Agn pisze:"Można by było" ale tylko w niewielu przypadkach.
Orzeczenie o przymusowym leczeniu sądy wydają jedynie w ewidentnych, skrajnych przypadkach - czasem nawet alkoholika skłonnego do nadużywania przemocy, nie udaje się skazać na przymusowe leczenie.
Myślę, że ta droga skutkowałaby takim postępowaniem jedynie wtedy, gdy udałoby się najpierw uzyskać wyrok za znęcanie się nad zwierzętami. A to jest już jakby niepotrzebne, bo jako pierwotną przyczynę odebrania zwierząt stosuje się Ustawe o Ochronie Zwierząt.
Agn pisze: czasem nawet alkoholika skłonnego do nadużywania przemocy, nie udaje się skazać na przymusowe leczenie.
oj i tu masz racje!

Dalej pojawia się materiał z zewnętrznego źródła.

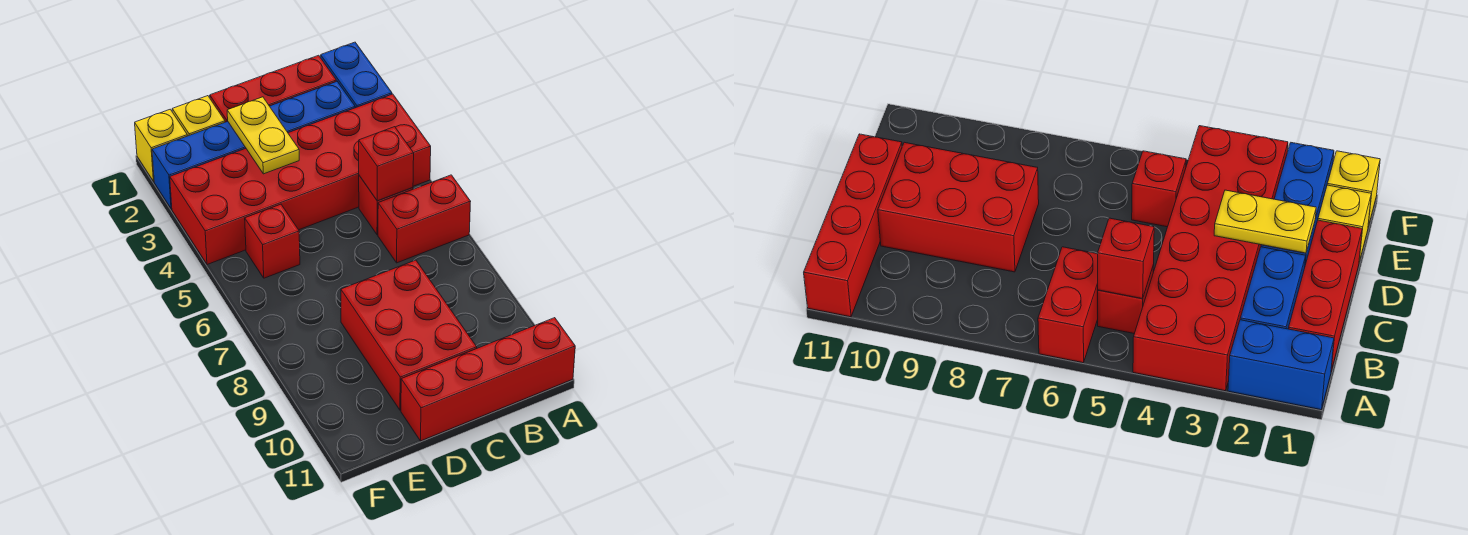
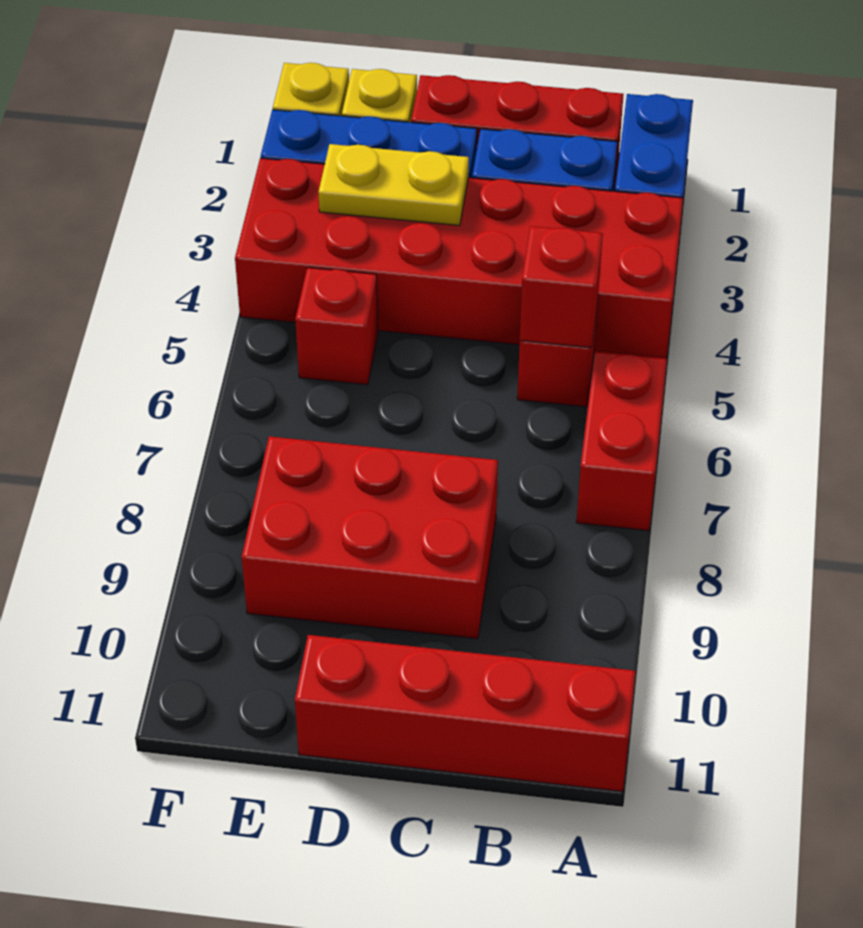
red brick A6:B6 level 1 -> red brick A6:A7 level 1
red brick C8:D10 level 1 -> red brick C8:E9 level 1
yellow plate D2:D3 level 2 -> yellow plate D3:E3 level 2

Rodzice mojej kolezanki naduzywaja alkoholu, tata w dodatku potrafi byc agresywny. Maja z MOPS-u chyba nakaz przymusowego leczenia sie, ale nie chodza na zadne terapie. Byli chyba tylko raz i nic wiecej. Jakos nikt w tej sprawie nie interweniuje, a naduzywanie alkoholu i przemocy nie skonczylo sie.
Co bedzie wiec w przypadku, gdy kolekcjoner nie zastosuje sie do zakazu? Jaka macie pewnosc, ze nie bedzie jak we wspomnianym przeze mnie przypadku, ze sie tej osobie upiecze?